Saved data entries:
────────────────
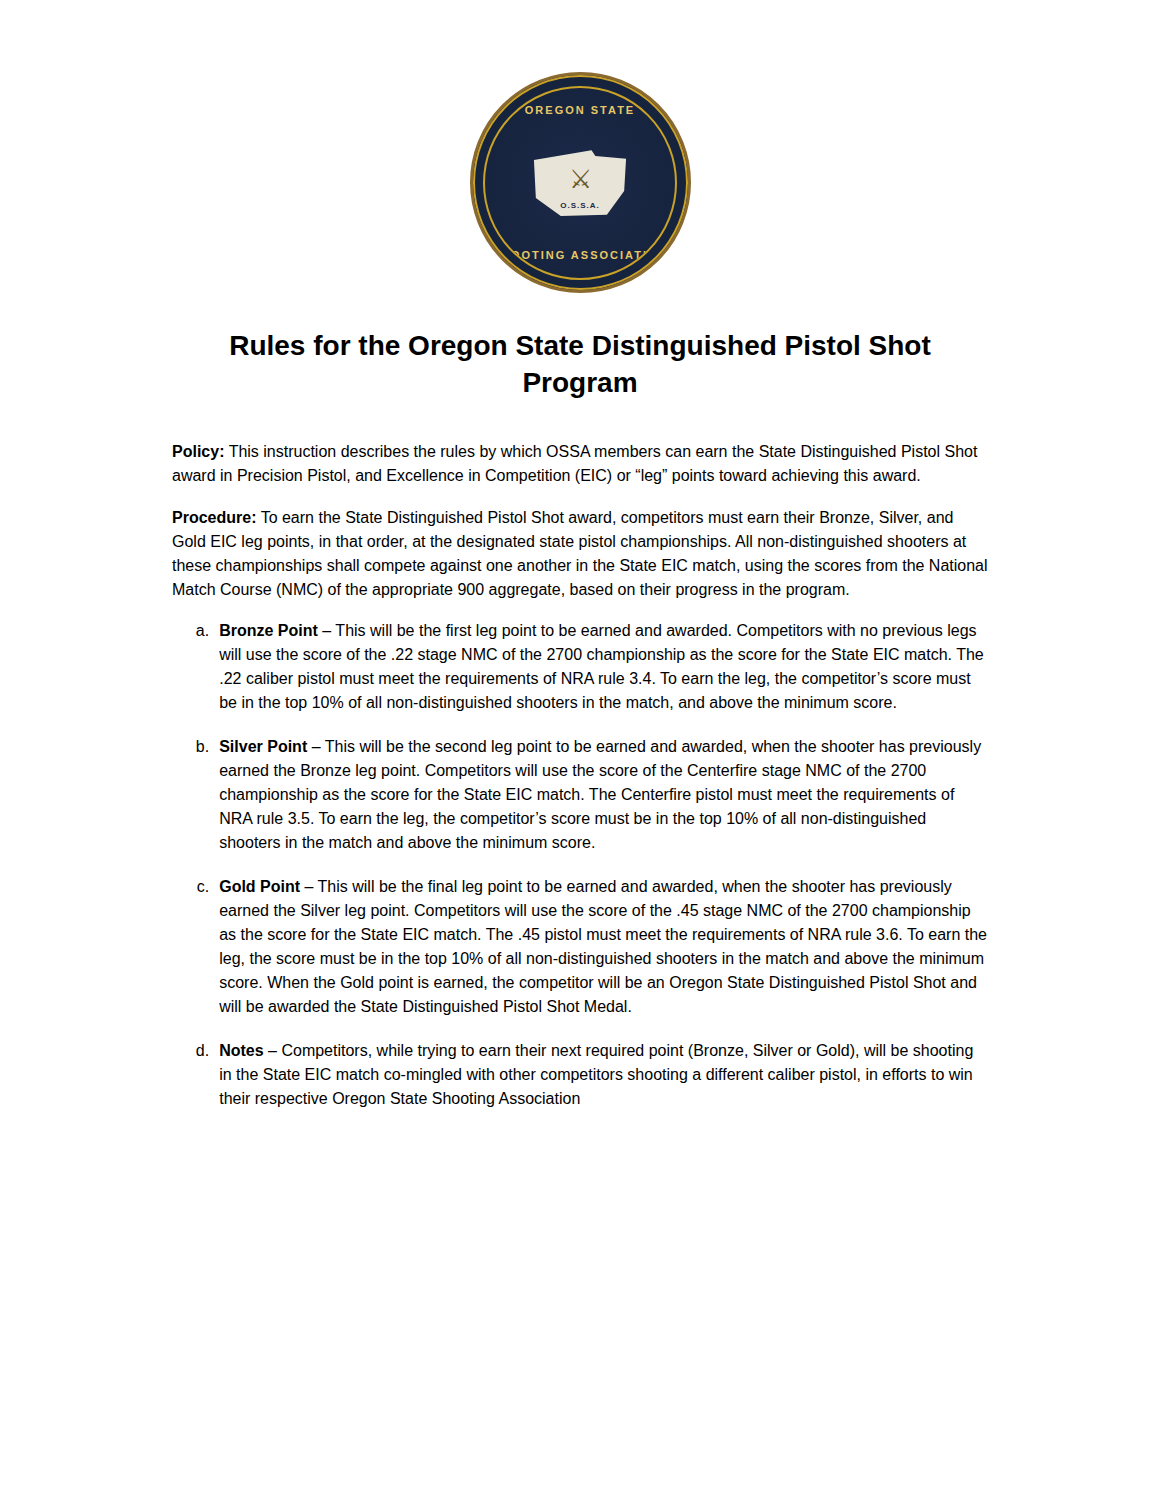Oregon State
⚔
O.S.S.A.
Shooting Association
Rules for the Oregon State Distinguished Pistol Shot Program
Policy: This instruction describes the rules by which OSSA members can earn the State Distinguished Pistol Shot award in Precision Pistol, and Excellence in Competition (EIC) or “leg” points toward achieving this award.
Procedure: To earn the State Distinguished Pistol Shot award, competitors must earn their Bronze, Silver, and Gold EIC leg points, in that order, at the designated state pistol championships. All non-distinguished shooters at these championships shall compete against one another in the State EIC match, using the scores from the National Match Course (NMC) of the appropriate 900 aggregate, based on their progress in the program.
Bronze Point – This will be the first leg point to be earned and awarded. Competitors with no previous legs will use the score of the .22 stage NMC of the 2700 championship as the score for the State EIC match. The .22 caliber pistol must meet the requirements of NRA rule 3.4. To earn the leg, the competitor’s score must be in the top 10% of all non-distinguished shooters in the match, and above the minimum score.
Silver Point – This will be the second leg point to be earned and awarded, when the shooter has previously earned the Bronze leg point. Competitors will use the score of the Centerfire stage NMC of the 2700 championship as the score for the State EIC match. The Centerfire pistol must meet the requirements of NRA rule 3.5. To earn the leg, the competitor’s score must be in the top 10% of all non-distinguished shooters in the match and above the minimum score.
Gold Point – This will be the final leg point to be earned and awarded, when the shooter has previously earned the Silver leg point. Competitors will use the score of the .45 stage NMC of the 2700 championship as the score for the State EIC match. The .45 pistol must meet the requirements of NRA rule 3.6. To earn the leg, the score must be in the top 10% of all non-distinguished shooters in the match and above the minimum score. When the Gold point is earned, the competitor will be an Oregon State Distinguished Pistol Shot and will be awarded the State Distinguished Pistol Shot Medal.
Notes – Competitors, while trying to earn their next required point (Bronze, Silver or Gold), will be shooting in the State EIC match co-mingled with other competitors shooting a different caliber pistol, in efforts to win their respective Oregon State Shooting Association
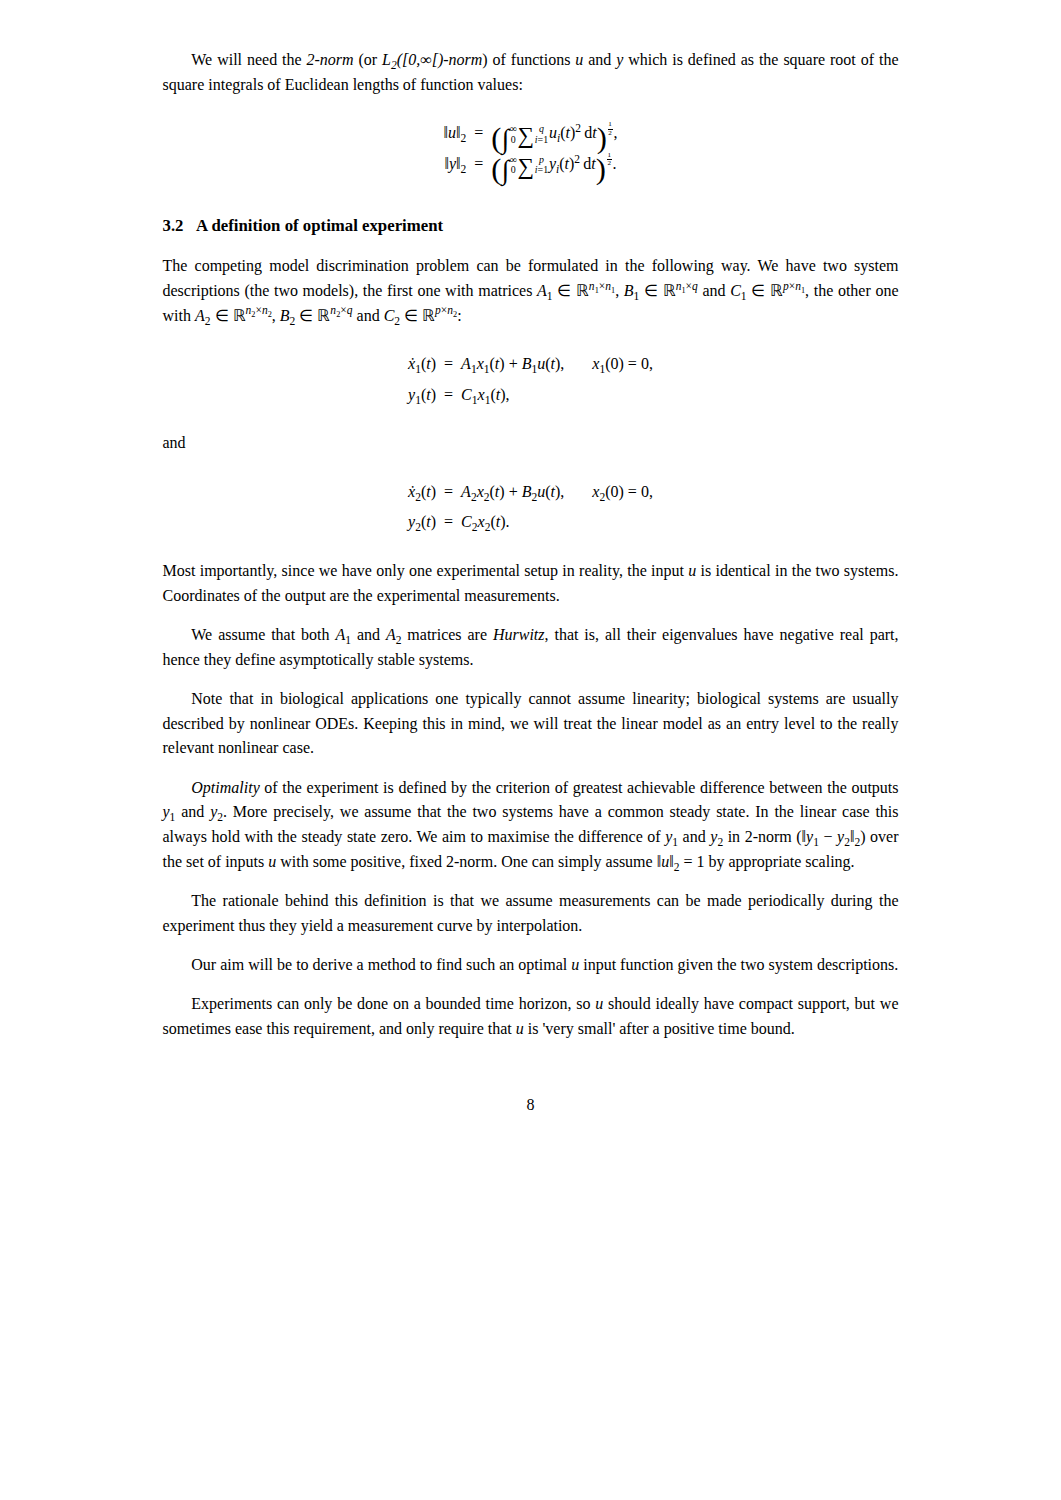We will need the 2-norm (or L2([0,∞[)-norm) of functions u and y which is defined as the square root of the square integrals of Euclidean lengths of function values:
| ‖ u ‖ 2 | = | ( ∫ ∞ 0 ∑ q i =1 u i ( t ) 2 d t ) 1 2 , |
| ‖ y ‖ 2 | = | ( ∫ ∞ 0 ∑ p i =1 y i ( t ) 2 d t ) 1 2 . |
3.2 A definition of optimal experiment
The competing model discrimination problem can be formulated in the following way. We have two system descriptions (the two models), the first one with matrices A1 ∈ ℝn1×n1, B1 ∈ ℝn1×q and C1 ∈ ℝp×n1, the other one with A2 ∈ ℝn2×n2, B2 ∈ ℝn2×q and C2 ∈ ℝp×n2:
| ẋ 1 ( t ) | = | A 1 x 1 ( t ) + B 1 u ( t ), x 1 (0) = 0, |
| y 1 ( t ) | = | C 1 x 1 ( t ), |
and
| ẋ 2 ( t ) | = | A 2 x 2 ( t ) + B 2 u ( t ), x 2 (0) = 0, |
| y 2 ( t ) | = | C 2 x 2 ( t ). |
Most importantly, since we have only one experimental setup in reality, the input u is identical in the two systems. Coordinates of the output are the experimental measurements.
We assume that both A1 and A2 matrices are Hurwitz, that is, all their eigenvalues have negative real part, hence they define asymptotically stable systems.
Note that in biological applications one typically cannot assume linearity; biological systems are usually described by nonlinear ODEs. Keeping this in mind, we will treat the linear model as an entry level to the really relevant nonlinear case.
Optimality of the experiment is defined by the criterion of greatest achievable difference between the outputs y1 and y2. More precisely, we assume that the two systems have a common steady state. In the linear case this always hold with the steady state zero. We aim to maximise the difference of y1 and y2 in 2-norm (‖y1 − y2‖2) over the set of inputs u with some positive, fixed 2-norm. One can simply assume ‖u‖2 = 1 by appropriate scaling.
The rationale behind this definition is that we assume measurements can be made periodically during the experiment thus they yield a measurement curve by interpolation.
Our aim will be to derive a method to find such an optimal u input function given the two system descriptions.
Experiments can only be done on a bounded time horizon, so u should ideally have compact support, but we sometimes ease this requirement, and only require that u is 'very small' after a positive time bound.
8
────────────────
The task: When you reach the line containing "Most importantly, since" in the data above, start copying exactly, and stop after the line containing "We assume that both".

Solution to this task:
Most importantly, since we have only one experimental setup in reality, the input u is identical in the two systems. Coordinates of the output are the experimental measurements.
We assume that both A1 and A2 matrices are Hurwitz, that is, all their eigenvalues have negative real part, hence they define asymptotically stable systems.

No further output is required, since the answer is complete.